Social distance may still have some advantages. If an employee is exhaling an infectious virus, a person sitting directly in his or her breathing zone is very likely to be exposed to the highest dose. “If you were sitting in a shared tablespace two feet away from someone, it might be worth the potential to be a little further away,” said Dr. Huffman.

However, aerosols can stay in the air for hours and travel well beyond 6 feet, so moving your desk far can cause diminishing returns. “Strict distance commands, such as the 6-foot rule, have little effect on protecting against long-distance aerial propagation, and can also give false relief in poorly ventilated areas,” Bazant said. The doctor said.

According to scientists, most people are vaccinated, and in offices with low case rates in the area, the benefits of distance are probably minimal. In high-risk workplaces, it is advisable to consider increasing the density or reducing the number of people who are present at the same time (those who may be infected). “It was the greatest advantage of this social distance indoors for me,” said Dr. Farmer. “There are only a few potential sources of SARS-CoV-2 in the room.”

Companies may allow a subset of employees to work from home indefinitely, or every few days or weeks. You can also consider “cohorting,” that is, creating another team of workers who do not interact directly with people who are not on the team.

Creating these types of cohorts makes it easier for someone to respond if someone gets infected with the virus and allows affected teams to quarantine the entire workplace without shutting it down. “When we think about resuming, we need to think about what to do if an incident inevitably occurs,” said Justin Lessler, an infectious disease epidemiologist at Johns Hopkins University. “There are creative ways to mitigate the impact.”
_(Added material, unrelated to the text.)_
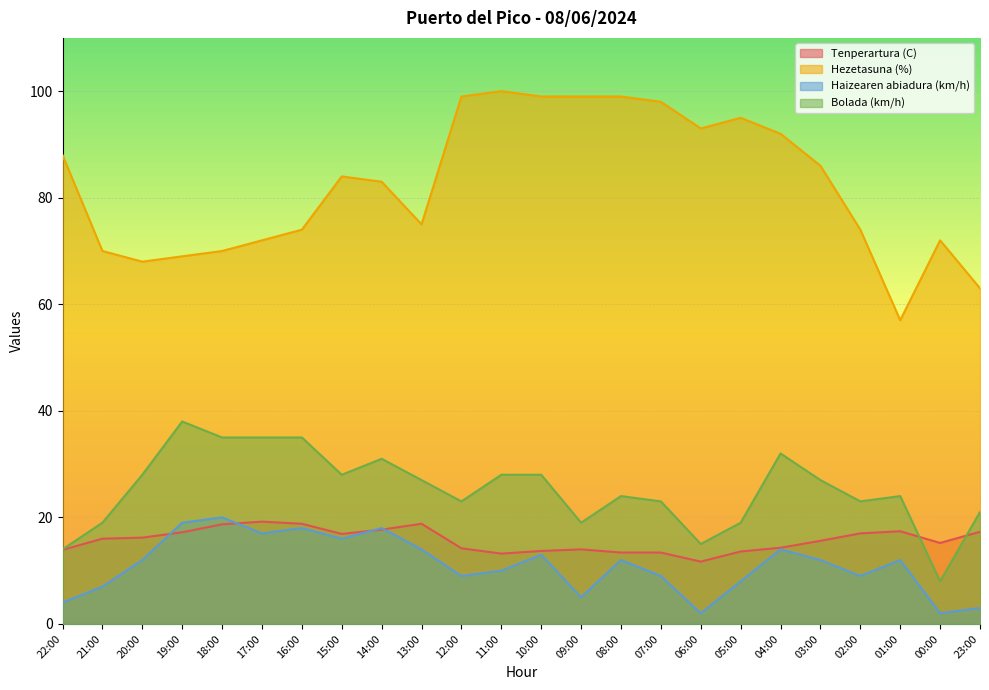

Reading left to right, what are all the values shown in this chart?

Tenperartura (C): 22:00=13.9	21:00=16.0	20:00=16.2	19:00=17.2	18:00=18.7	17:00=19.2	16:00=18.8	15:00=16.9	14:00=17.7	13:00=18.8	12:00=14.2	11:00=13.2	10:00=13.7	09:00=14.0	08:00=13.4	07:00=13.4	06:00=11.7	05:00=13.6	04:00=14.3	03:00=15.6	02:00=17.0	01:00=17.4	00:00=15.2	23:00=17.3
Hezetasuna (%): 22:00=88.0	21:00=70.0	20:00=68.0	19:00=69.0	18:00=70.0	17:00=72.0	16:00=74.0	15:00=84.0	14:00=83.0	13:00=75.0	12:00=99.0	11:00=100.0	10:00=99.0	09:00=99.0	08:00=99.0	07:00=98.0	06:00=93.0	05:00=95.0	04:00=92.0	03:00=86.0	02:00=74.0	01:00=57.0	00:00=72.0	23:00=63.0
Haizearen abiadura (km/h): 22:00=4.0	21:00=7.0	20:00=12.0	19:00=19.0	18:00=20.0	17:00=17.0	16:00=18.0	15:00=16.0	14:00=18.0	13:00=14.0	12:00=9.0	11:00=10.0	10:00=13.0	09:00=5.0	08:00=12.0	07:00=9.0	06:00=2.0	05:00=8.0	04:00=14.0	03:00=12.0	02:00=9.0	01:00=12.0	00:00=2.0	23:00=3.0
Bolada (km/h): 22:00=14.0	21:00=19.0	20:00=28.0	19:00=38.0	18:00=35.0	17:00=35.0	16:00=35.0	15:00=28.0	14:00=31.0	13:00=27.0	12:00=23.0	11:00=28.0	10:00=28.0	09:00=19.0	08:00=24.0	07:00=23.0	06:00=15.0	05:00=19.0	04:00=32.0	03:00=27.0	02:00=23.0	01:00=24.0	00:00=8.0	23:00=21.0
Regular hand washing, which can reduce the spread of all types of pathogens, is always a good idea. “The message about washing your hands at the beginning of the pandemic and washing your hands for at least 20 seconds is perfectly valid and still very important,” said Dr. Hartmann.

And when your office itself needs cleaning, mild detergents will generally do the trick, she added: “soap and water are great.”

Masks are also effective. “If you’re vaccinated and still worried about getting back to work, it’s best to keep wearing the mask for the first few weeks until you’re more comfortable,” Dr. Allen said. Stated.

Scientists have recommended that unvaccinated workers continue to wear masks in the office. But for qualified people, the most effective risk mitigation strategy is clear, Dr. Allen said: “The best thing is to get vaccinated.”